Les planteurs préférèrent acheter des esclaves à de très hauts prix plutôt que des charrues importées d'Europe. La véritable raison du refus d'une culture plus soignée de la canne à sucre n'était pas seulement contenue dans cet argument économique, elle était aussi à chercher dans le système social que connaissait l'île. Ramón de la Sagra l'exprima 109 :

L'introduction d'un système d'agriculture perfectionnée est difficile à obtenir dans les grandes plantations de cannes et de caféiers cultivés par des esclaves, parce qu'il est impossible d'attendre des soins, de l'intelligence et de l'amour pour le travail d'êtres dégradés, qu'un système absurde fait regarder comme d'autant plus utiles qu'ils sont plus stupides […]. Si la crainte du châtiment remplace le stimulant de la récompense, pourra-t-on jamais espérer l'amour du travail chez des hommes qui n'y trouvent que des tourments et du malheur ?
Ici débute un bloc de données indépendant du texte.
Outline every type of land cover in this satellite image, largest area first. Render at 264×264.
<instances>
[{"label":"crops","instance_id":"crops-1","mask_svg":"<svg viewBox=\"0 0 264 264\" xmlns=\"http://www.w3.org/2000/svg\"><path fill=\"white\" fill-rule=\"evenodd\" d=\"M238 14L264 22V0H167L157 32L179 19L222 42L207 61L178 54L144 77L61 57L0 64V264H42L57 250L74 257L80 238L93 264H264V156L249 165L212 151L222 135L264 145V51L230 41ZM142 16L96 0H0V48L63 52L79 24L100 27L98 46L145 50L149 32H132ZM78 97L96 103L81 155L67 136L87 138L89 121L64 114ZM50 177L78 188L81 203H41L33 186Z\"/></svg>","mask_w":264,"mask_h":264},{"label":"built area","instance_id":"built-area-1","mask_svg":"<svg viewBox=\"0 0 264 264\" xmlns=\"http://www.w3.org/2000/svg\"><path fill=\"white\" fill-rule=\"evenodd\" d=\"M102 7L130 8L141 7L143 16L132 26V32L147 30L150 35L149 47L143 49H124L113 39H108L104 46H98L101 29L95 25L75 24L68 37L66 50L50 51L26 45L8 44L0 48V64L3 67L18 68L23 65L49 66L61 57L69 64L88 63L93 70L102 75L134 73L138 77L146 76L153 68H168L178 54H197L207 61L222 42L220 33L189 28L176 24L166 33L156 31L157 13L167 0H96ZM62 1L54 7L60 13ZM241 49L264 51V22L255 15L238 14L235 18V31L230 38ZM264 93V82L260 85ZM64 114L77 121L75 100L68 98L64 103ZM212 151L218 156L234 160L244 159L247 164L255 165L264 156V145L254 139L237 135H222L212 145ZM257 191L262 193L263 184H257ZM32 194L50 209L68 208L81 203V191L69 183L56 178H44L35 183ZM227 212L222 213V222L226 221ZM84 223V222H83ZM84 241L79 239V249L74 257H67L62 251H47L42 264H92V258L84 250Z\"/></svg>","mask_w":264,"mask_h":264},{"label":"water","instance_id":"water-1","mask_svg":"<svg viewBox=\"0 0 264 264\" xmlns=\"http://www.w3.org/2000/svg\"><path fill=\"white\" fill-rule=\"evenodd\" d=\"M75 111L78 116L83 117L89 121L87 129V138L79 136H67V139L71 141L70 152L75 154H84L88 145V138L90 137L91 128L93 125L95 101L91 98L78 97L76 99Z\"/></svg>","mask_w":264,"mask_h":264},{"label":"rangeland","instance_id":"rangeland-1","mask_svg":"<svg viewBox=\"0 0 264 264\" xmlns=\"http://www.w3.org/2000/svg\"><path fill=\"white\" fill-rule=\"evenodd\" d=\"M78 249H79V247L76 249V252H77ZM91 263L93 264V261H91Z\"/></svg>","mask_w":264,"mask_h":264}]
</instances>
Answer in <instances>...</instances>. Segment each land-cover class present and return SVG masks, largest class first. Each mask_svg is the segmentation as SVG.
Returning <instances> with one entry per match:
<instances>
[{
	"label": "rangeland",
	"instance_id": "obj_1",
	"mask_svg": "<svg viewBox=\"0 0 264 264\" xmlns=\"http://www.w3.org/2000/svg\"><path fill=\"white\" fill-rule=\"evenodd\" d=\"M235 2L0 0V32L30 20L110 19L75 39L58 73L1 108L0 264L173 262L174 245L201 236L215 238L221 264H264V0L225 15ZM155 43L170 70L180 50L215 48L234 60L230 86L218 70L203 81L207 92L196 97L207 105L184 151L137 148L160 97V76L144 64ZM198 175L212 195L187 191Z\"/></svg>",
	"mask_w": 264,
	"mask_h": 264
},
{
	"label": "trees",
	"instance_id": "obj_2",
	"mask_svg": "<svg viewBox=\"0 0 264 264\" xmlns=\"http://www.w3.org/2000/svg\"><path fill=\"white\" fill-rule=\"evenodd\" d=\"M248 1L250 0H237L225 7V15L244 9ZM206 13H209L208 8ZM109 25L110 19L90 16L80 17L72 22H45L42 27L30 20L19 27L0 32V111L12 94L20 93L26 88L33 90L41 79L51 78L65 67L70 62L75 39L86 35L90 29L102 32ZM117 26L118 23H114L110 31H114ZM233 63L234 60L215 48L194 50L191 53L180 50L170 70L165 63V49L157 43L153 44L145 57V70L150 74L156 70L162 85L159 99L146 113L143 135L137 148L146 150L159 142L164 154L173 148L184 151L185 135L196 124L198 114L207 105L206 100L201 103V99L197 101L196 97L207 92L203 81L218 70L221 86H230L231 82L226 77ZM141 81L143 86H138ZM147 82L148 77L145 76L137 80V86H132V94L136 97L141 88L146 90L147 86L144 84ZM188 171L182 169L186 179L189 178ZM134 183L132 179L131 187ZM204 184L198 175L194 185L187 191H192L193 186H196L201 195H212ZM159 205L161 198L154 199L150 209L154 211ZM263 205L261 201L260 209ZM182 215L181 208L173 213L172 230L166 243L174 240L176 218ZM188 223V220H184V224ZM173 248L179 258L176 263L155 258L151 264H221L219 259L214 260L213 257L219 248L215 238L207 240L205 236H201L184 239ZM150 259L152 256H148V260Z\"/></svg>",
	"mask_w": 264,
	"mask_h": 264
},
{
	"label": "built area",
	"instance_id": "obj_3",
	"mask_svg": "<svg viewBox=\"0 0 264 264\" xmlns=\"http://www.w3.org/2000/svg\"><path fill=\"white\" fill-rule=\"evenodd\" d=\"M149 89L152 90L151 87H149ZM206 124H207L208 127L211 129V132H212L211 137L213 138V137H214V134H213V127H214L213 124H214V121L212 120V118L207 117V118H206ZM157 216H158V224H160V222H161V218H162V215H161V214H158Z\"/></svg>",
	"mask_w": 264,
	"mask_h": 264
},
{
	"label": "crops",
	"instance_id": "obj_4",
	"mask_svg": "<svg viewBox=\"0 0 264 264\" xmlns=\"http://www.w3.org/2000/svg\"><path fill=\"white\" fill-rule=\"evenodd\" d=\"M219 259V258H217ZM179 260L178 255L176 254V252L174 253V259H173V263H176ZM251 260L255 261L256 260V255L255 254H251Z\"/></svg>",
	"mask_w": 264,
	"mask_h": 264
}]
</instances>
Les sociétés esclavagistes donnèrent forme à cette image de l'esclave noir, paresseux, stupide, docile et incapable d'apprendre des techniques élaborées. Ces arguments qui n'avaient d'autres buts que de justifier l'asservissement d'une race déclarée inférieure et de créer parmi les esclaves un esprit d'obéissance ne trompaient pas les planteurs. Ils savaient que la nonchalance et la négligence des esclaves pouvaient être dues à leur faiblesse physique plutôt qu'à leur stupidité. Ils savaient surtout d'expérience que cette inaptitude au travail n'était souvent qu'une forme déguisée de leur résistance à remplir leur labeur, que leur incapacité à accomplir des tâches délicates était voulue, que les chevaux devaient être remplacés par des mules plus résistantes aux mauvais traitements que les esclaves leur infligeaient le plus souvent intentionnellement. Les témoignages des planteurs à ce sujet sont nombreux, aucun d'entre eux ne pouvait oublier que certains esclaves remplissaient des travaux d'artisanat requérant attention et intelligence. Si la définition coutumière de l'esclave était celle d'un être sot, indolent et inapte aux tâches techniques, image que les abolitionnistes accentuèrent pour justifier leur action politique, les planteurs étaient avertis d'une possible résistance active des esclaves à l'utilisation de nouvelles techniques. Les nouvelles machines seraient endommagées comme le bétail avait coutume d'être maltraité. Dans ces conditions, les pratiques de culture intensive, d'arrosage et d'usage d'engrais, le maniement d'appareils coûteux paraissaient impossibles. Mécanisation et travail esclave semblaient s'exclure. Alors que la lutte de la puissance anglaise contre le système de travail esclave menaçait les plantations et limitait leur rentabilité, l'apparition de la technologie européenne dévoilait aux planteurs un antagonisme apparemment insurmontable, celui entre industrialisation et esclavage. Suivant les vœux de

109 R. de la Sagra, Histoire politique et physique de l'île de Cuba, p. 400.